Bank of Japan will be moving towards the second phase of its Central Bank Digital Currency (CBDC) experiment by late 2022. The first phase encouraged and enabled the rapid growth of private innovation by partnering with counterparts. The upcoming phase expects to reveal developments on the functioning and intermediaries of digital Yen, like deciding the organization that may serve as a mediator between the BOJ and deposit holders.
Hideki Murai, the ruling Liberal Democratic Party’s Head of digital currencies panel, told Reuters.

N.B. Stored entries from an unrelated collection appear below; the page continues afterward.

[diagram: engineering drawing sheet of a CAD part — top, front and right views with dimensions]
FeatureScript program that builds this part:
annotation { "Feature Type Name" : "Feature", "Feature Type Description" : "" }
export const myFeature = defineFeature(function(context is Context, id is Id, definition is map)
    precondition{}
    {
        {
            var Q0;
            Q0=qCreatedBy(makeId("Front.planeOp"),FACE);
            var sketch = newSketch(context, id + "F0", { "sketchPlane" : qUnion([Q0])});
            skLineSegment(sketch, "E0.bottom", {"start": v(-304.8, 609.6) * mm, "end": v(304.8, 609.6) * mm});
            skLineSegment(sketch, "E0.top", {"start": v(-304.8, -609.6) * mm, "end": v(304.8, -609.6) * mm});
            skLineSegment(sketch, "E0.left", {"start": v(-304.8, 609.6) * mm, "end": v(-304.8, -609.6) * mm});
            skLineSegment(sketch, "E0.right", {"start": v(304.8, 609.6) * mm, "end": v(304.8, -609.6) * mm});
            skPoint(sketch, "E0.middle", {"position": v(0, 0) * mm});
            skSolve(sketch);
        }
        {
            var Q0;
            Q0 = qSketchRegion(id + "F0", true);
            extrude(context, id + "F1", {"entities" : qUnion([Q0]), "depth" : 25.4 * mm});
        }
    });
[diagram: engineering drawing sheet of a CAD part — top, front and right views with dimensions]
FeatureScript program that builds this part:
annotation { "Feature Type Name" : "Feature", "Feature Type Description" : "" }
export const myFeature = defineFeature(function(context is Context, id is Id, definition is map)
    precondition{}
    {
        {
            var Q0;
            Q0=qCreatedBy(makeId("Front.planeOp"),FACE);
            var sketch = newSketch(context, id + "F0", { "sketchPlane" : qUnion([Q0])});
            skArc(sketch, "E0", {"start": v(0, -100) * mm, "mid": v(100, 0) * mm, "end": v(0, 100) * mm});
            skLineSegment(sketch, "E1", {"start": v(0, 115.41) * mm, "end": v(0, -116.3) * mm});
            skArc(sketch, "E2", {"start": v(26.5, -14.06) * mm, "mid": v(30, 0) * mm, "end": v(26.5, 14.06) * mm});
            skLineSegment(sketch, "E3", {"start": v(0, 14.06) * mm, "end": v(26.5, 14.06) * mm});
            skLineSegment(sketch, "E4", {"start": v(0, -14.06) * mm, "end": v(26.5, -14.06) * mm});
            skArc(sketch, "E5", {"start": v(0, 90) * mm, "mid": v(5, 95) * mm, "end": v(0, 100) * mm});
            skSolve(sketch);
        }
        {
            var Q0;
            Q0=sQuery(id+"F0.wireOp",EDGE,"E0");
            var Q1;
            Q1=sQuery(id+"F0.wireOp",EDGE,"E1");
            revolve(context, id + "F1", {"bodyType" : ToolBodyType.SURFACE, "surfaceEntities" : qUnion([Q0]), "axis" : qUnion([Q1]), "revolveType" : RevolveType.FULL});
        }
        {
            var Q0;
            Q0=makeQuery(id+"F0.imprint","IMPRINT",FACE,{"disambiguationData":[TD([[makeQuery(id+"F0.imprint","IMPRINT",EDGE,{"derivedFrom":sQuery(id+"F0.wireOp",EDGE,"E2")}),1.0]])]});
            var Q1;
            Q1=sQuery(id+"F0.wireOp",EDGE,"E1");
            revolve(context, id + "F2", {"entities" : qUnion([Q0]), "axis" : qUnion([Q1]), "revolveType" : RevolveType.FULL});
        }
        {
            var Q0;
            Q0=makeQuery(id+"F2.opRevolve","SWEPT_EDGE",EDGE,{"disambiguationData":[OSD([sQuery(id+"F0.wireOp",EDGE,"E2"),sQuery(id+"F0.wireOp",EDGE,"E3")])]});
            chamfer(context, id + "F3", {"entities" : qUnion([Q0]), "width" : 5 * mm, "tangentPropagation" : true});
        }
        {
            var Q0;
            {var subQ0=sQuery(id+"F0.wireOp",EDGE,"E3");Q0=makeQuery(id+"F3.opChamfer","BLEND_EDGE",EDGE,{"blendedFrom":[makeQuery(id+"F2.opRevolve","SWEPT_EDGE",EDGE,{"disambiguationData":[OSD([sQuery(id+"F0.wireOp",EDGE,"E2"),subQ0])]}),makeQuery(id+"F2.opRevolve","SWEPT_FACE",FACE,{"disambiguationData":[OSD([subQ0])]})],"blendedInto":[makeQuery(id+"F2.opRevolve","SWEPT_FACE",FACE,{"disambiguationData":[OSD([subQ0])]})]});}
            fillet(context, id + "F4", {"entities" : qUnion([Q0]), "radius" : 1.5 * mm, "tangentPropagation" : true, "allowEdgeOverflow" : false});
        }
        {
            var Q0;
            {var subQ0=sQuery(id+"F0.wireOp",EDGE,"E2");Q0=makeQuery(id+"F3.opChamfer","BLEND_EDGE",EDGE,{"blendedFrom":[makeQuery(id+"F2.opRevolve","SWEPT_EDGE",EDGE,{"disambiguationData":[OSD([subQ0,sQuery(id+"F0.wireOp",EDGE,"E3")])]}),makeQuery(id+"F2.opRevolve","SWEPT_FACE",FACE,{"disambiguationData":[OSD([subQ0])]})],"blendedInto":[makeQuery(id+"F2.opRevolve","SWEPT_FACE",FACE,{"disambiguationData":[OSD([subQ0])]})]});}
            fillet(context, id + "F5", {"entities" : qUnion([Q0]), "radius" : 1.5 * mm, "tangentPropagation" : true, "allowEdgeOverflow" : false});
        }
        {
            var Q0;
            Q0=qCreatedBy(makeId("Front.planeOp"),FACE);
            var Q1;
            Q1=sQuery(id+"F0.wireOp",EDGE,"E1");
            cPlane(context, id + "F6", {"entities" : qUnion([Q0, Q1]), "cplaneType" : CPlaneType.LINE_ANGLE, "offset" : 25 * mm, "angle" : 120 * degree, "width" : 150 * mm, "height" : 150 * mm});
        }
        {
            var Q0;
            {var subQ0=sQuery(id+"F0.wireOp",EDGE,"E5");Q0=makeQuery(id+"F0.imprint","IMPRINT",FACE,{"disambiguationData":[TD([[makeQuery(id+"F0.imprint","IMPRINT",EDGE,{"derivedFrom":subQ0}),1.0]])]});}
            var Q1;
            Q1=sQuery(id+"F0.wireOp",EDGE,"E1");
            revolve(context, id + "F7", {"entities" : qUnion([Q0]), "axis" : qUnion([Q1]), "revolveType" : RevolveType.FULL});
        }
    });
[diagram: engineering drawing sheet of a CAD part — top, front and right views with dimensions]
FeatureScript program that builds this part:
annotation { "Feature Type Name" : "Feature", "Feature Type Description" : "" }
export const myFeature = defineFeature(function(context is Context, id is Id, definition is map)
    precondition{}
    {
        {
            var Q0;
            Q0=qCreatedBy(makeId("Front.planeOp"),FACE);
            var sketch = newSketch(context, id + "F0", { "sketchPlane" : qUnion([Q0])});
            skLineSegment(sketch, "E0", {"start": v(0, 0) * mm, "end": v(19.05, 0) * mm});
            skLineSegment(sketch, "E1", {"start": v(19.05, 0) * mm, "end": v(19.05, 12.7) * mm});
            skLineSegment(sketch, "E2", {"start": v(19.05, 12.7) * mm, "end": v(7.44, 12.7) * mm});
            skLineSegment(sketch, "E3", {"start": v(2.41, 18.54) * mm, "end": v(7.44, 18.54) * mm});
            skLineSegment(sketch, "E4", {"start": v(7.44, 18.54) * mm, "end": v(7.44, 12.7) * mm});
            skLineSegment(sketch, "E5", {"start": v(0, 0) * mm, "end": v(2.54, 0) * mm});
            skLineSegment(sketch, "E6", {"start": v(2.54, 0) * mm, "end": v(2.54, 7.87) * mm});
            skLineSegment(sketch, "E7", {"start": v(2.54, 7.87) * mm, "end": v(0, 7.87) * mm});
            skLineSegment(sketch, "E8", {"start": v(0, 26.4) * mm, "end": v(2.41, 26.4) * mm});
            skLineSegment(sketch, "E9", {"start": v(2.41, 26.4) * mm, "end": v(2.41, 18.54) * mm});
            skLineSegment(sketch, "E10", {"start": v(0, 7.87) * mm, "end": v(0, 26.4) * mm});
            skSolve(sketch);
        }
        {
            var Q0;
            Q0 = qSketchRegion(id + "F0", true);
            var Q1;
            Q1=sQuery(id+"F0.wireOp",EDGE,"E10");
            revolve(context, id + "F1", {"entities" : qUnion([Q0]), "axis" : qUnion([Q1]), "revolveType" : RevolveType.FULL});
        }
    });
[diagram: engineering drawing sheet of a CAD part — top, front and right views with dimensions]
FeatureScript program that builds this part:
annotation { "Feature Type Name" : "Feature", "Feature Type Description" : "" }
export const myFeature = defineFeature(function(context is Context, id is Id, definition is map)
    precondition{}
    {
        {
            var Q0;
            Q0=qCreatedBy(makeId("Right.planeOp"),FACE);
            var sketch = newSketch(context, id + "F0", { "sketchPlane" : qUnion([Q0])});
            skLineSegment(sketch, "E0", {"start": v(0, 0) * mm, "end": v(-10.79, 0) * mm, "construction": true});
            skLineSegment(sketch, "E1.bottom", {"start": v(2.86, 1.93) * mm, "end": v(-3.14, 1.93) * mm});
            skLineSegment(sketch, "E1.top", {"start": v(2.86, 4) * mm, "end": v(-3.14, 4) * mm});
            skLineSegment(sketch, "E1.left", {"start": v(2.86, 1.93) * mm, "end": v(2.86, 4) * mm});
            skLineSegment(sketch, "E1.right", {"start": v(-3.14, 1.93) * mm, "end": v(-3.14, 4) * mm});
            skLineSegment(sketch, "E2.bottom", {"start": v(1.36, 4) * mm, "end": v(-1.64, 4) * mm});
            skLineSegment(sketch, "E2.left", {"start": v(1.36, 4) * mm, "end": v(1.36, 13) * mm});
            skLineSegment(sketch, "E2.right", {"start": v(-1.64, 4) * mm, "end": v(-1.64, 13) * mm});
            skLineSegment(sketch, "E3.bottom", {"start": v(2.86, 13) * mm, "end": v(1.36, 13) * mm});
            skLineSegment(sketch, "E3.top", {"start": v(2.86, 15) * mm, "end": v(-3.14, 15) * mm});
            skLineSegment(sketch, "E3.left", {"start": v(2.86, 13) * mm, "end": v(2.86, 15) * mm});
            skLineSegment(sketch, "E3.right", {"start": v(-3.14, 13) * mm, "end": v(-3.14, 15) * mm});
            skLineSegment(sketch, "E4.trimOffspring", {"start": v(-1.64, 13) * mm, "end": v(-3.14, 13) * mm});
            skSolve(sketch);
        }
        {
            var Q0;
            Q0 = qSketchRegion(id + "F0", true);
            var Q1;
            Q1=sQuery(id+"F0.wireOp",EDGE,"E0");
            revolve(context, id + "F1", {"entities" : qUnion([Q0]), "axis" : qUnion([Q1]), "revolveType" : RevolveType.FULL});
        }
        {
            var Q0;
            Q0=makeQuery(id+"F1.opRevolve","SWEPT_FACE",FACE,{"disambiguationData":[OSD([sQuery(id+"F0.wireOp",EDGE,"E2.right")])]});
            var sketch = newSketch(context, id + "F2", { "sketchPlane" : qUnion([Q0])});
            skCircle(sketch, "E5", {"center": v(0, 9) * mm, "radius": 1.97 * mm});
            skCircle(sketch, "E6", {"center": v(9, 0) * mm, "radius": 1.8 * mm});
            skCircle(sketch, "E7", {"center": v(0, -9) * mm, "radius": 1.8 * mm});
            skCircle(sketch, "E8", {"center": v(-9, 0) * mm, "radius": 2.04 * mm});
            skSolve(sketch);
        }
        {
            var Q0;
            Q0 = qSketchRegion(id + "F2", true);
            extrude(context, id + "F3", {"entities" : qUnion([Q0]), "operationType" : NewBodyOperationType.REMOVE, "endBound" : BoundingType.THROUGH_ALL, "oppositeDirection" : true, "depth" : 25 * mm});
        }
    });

“By around the end of next year, we’ll have a clearer view of what Japan’s CBDC would look like,” Hideki.”
BOJ resist changes
However, BOJ’s against the motion stance is catching fire due to existing instability in Japan’s financial industry. With the online settlement offered by non-bank retailers and moving into commercial bank territory; BOJ is averse to any potential changes caused by the digital Yen.
Moreover, BOJ must ensure that the digital Yen is compatible with the CBDC of other nations and not just Japan, for a successful outcome. Nevertheless, the government assured that there will not be any immediate or sudden CBDC changes; but discussions continue regarding the effects on the financial sphere after issuing CBDC.
“If the BOJ were to issue CBDC, it would have a huge impact on financial institutions and Japan’s settlement system…CBDC has the potential to completely reshape changes occurring in Japan’s financial industry.” Murai said.